> Exercise description:
Print the listing as it stands, omitting all images.

____ Source information

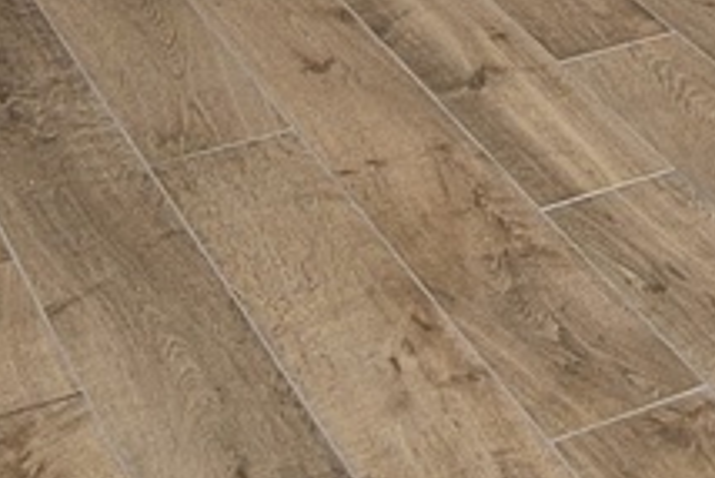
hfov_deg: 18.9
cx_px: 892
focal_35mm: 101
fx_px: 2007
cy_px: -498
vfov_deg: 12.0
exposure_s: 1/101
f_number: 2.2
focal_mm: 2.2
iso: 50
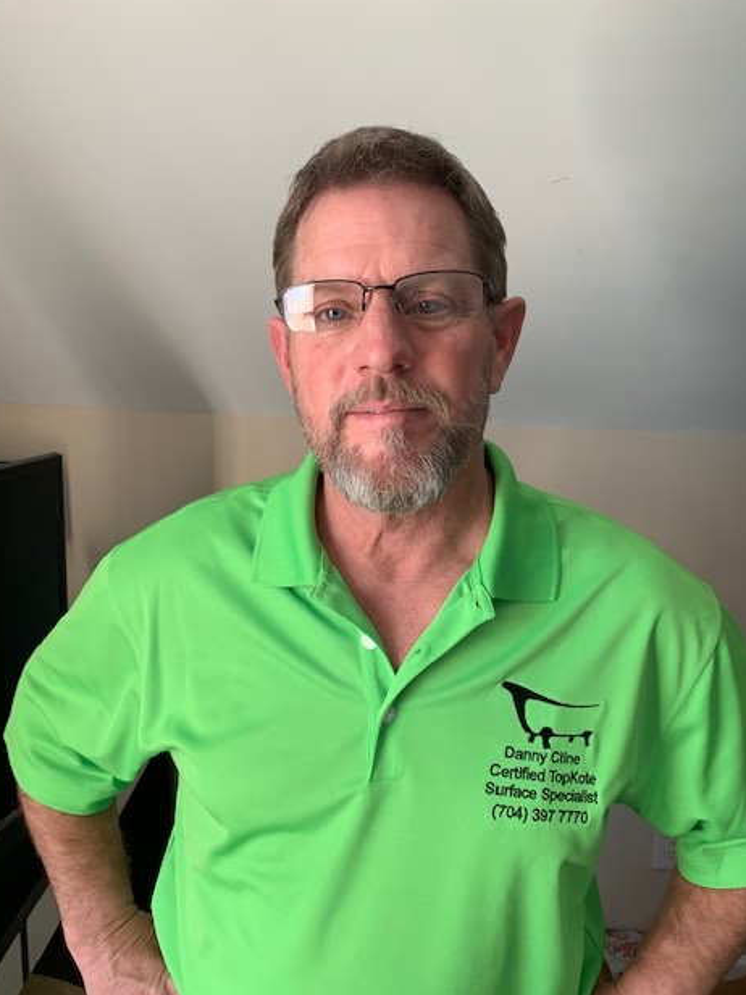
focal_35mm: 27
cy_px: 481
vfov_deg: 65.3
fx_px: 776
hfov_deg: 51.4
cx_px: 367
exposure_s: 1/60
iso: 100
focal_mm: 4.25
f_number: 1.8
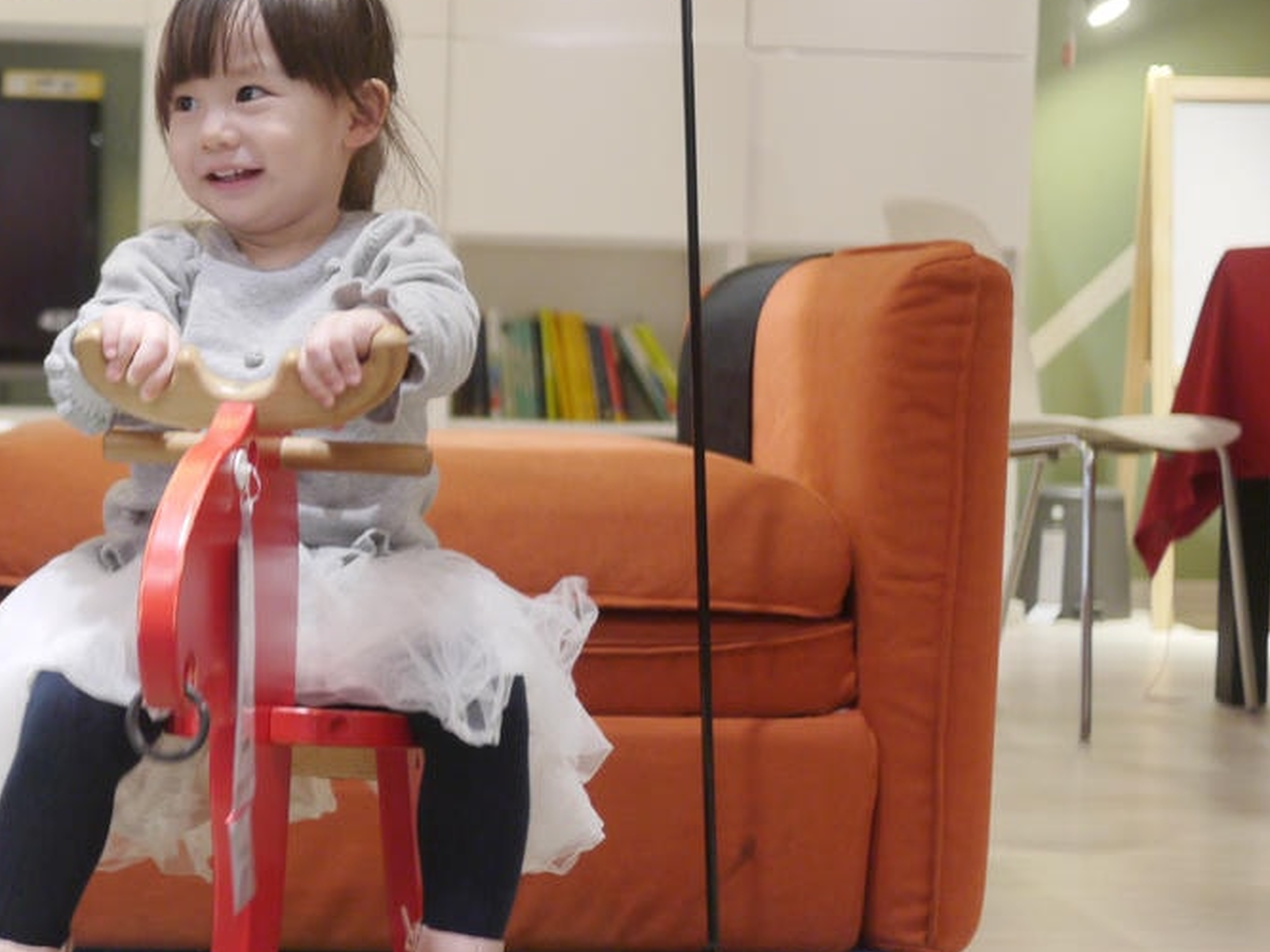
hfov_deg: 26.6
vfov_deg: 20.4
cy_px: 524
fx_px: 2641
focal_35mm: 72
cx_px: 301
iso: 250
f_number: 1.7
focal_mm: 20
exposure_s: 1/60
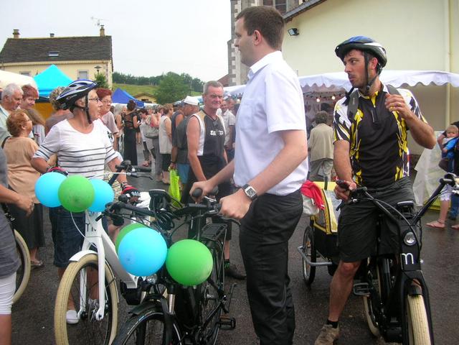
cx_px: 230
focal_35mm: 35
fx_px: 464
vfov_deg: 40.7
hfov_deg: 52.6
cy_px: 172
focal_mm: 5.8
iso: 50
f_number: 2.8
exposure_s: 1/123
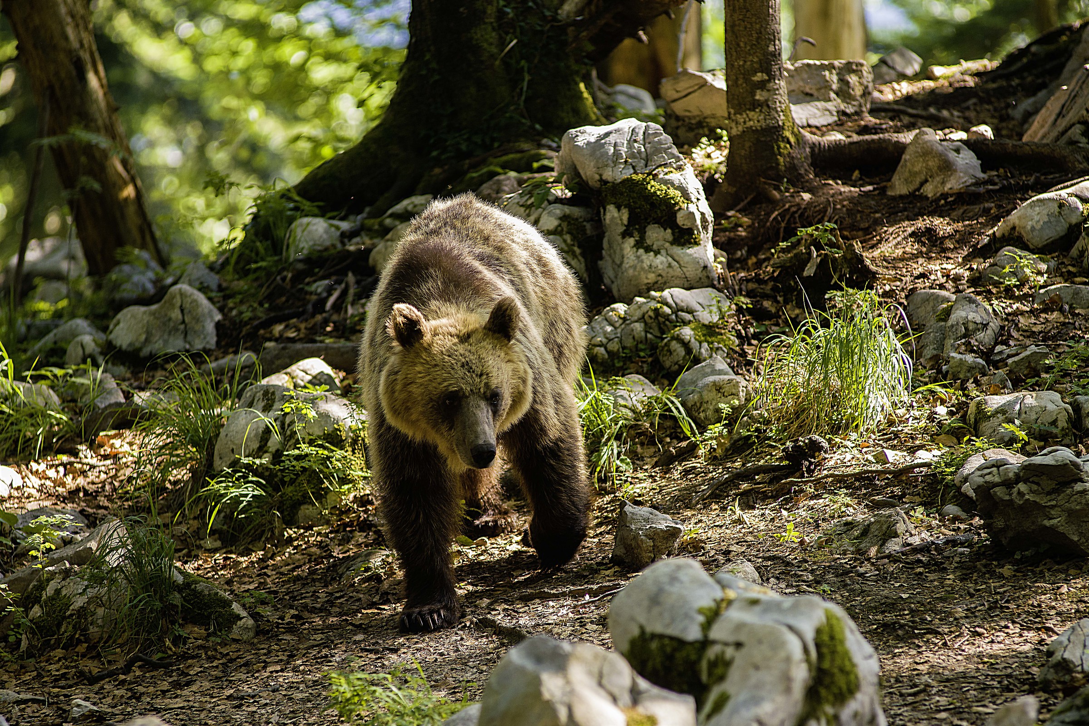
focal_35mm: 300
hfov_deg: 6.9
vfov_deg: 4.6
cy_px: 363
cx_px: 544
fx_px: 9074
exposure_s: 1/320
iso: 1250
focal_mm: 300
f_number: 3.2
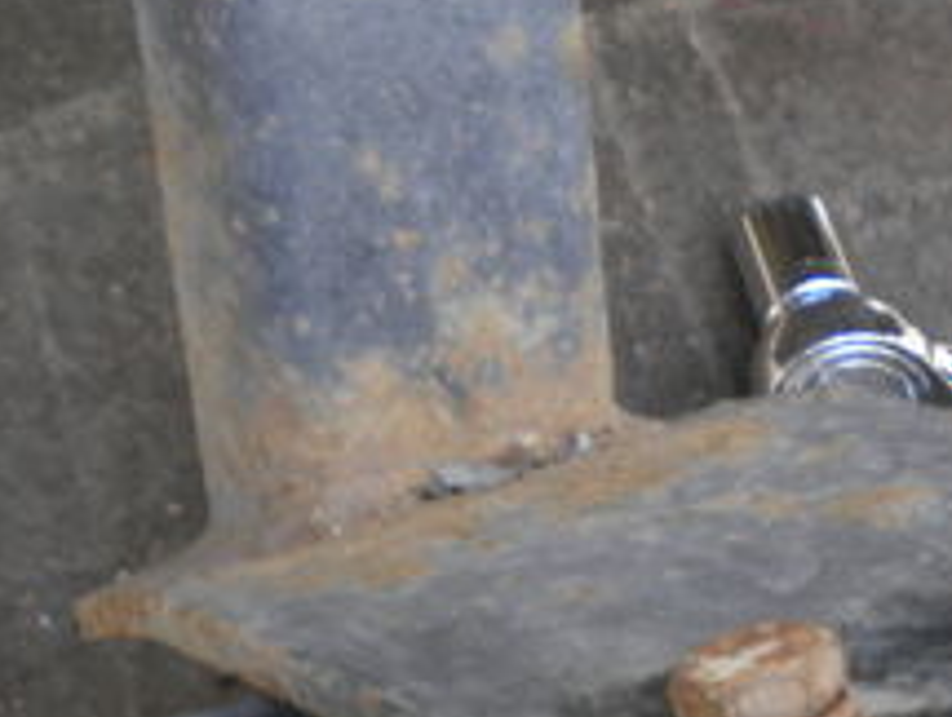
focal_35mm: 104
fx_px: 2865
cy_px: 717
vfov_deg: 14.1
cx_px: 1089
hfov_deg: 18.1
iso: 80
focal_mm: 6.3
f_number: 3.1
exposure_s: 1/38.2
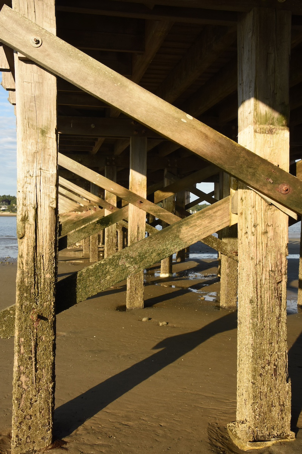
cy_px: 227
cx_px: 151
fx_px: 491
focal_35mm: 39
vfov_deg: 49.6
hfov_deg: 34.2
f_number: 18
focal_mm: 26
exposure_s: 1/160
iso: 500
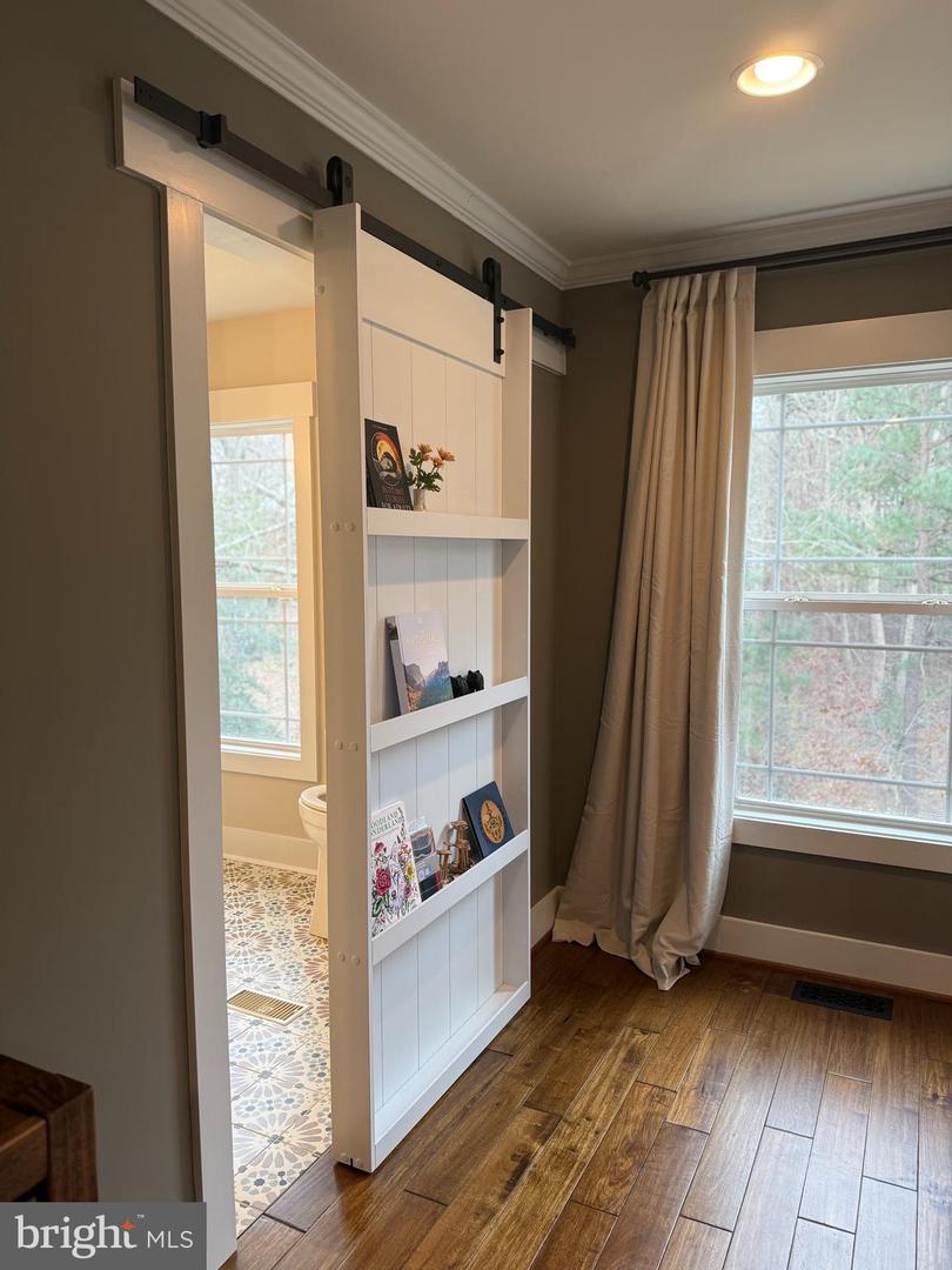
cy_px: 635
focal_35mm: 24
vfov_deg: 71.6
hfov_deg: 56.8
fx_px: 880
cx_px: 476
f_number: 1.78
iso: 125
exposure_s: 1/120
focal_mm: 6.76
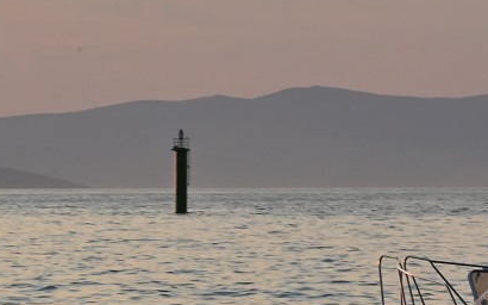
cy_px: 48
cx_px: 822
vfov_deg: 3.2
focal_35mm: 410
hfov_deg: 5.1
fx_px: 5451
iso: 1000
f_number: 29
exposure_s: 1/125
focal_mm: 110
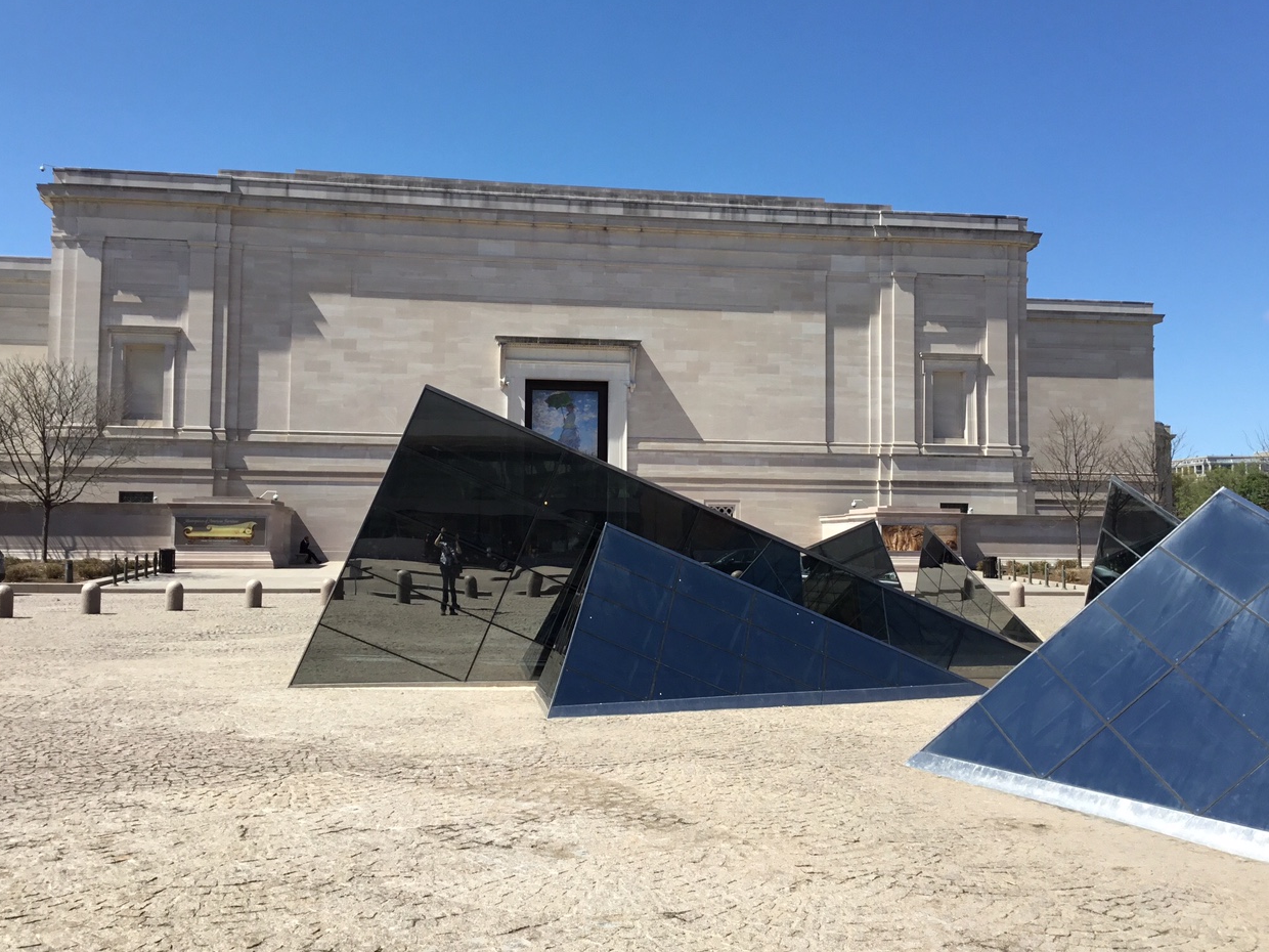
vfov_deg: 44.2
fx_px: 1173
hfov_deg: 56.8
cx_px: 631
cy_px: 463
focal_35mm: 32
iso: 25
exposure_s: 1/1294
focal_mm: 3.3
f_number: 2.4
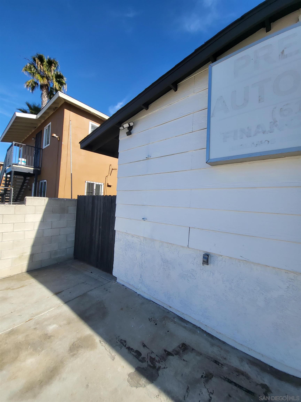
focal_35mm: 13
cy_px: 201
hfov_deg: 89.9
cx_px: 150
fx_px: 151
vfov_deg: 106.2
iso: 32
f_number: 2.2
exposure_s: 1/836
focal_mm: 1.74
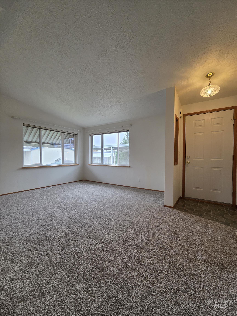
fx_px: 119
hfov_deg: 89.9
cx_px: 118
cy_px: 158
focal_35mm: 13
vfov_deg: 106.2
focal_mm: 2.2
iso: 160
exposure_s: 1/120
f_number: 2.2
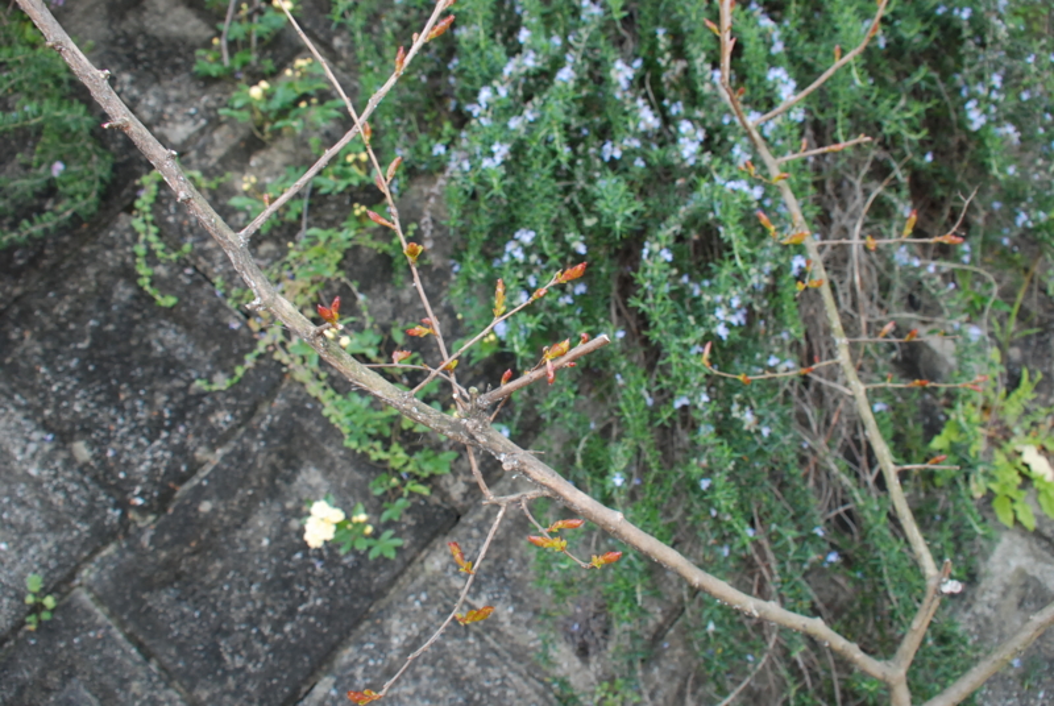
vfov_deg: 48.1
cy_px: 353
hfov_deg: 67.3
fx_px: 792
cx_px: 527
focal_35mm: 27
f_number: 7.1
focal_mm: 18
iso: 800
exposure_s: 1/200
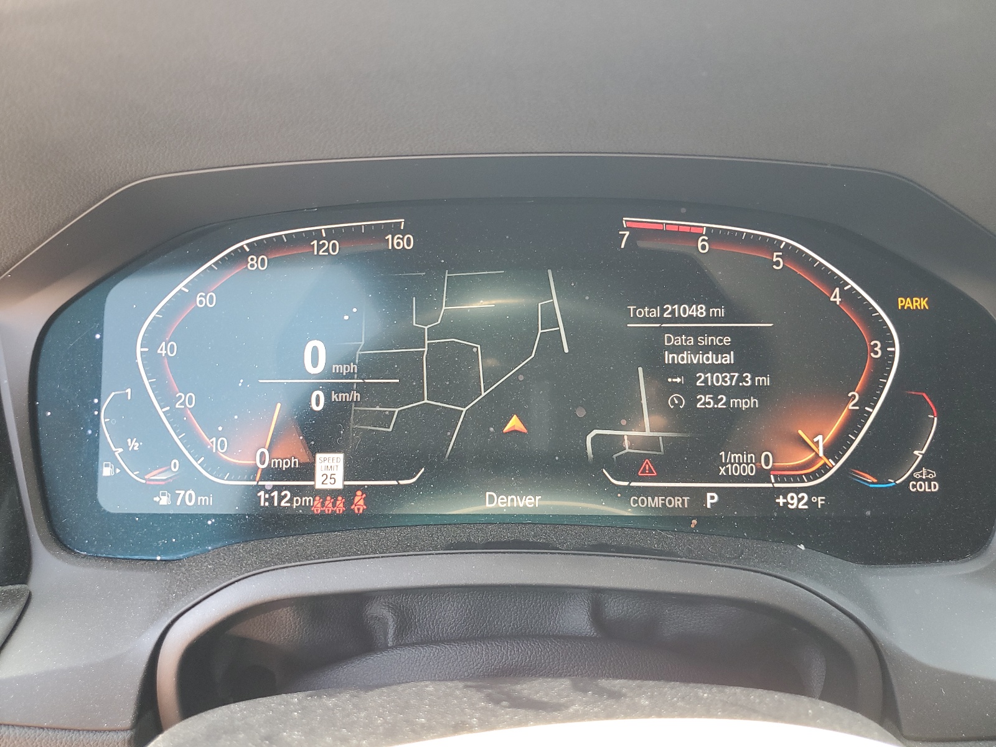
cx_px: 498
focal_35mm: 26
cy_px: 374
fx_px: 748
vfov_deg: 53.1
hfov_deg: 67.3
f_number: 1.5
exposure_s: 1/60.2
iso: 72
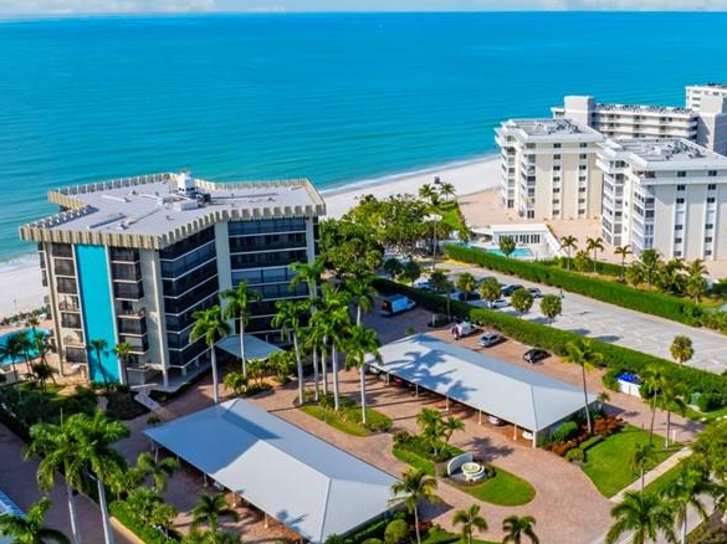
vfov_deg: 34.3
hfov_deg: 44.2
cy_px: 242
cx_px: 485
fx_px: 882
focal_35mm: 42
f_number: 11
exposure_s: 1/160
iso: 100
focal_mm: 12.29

________

> Solution:
hfov_deg: 18.9
cx_px: 892
focal_35mm: 101
fx_px: 2007
cy_px: -498
vfov_deg: 12.0
exposure_s: 1/101
f_number: 2.2
focal_mm: 2.2
iso: 50
focal_35mm: 27
cy_px: 481
vfov_deg: 65.3
fx_px: 776
hfov_deg: 51.4
cx_px: 367
exposure_s: 1/60
iso: 100
focal_mm: 4.25
f_number: 1.8
hfov_deg: 26.6
vfov_deg: 20.4
cy_px: 524
fx_px: 2641
focal_35mm: 72
cx_px: 301
iso: 250
f_number: 1.7
focal_mm: 20
exposure_s: 1/60
cx_px: 230
focal_35mm: 35
fx_px: 464
vfov_deg: 40.7
hfov_deg: 52.6
cy_px: 172
focal_mm: 5.8
iso: 50
f_number: 2.8
exposure_s: 1/123
focal_35mm: 300
hfov_deg: 6.9
vfov_deg: 4.6
cy_px: 363
cx_px: 544
fx_px: 9074
exposure_s: 1/320
iso: 1250
focal_mm: 300
f_number: 3.2
focal_35mm: 104
fx_px: 2865
cy_px: 717
vfov_deg: 14.1
cx_px: 1089
hfov_deg: 18.1
iso: 80
focal_mm: 6.3
f_number: 3.1
exposure_s: 1/38.2
cy_px: 227
cx_px: 151
fx_px: 491
focal_35mm: 39
vfov_deg: 49.6
hfov_deg: 34.2
f_number: 18
focal_mm: 26
exposure_s: 1/160
iso: 500
cy_px: 635
focal_35mm: 24
vfov_deg: 71.6
hfov_deg: 56.8
fx_px: 880
cx_px: 476
f_number: 1.78
iso: 125
exposure_s: 1/120
focal_mm: 6.76
cy_px: 48
cx_px: 822
vfov_deg: 3.2
focal_35mm: 410
hfov_deg: 5.1
fx_px: 5451
iso: 1000
f_number: 29
exposure_s: 1/125
focal_mm: 110
vfov_deg: 44.2
fx_px: 1173
hfov_deg: 56.8
cx_px: 631
cy_px: 463
focal_35mm: 32
iso: 25
exposure_s: 1/1294
focal_mm: 3.3
f_number: 2.4
focal_35mm: 13
cy_px: 201
hfov_deg: 89.9
cx_px: 150
fx_px: 151
vfov_deg: 106.2
iso: 32
f_number: 2.2
exposure_s: 1/836
focal_mm: 1.74
fx_px: 119
hfov_deg: 89.9
cx_px: 118
cy_px: 158
focal_35mm: 13
vfov_deg: 106.2
focal_mm: 2.2
iso: 160
exposure_s: 1/120
f_number: 2.2
vfov_deg: 48.1
cy_px: 353
hfov_deg: 67.3
fx_px: 792
cx_px: 527
focal_35mm: 27
f_number: 7.1
focal_mm: 18
iso: 800
exposure_s: 1/200
cx_px: 498
focal_35mm: 26
cy_px: 374
fx_px: 748
vfov_deg: 53.1
hfov_deg: 67.3
f_number: 1.5
exposure_s: 1/60.2
iso: 72
vfov_deg: 34.3
hfov_deg: 44.2
cy_px: 242
cx_px: 485
fx_px: 882
focal_35mm: 42
f_number: 11
exposure_s: 1/160
iso: 100
focal_mm: 12.29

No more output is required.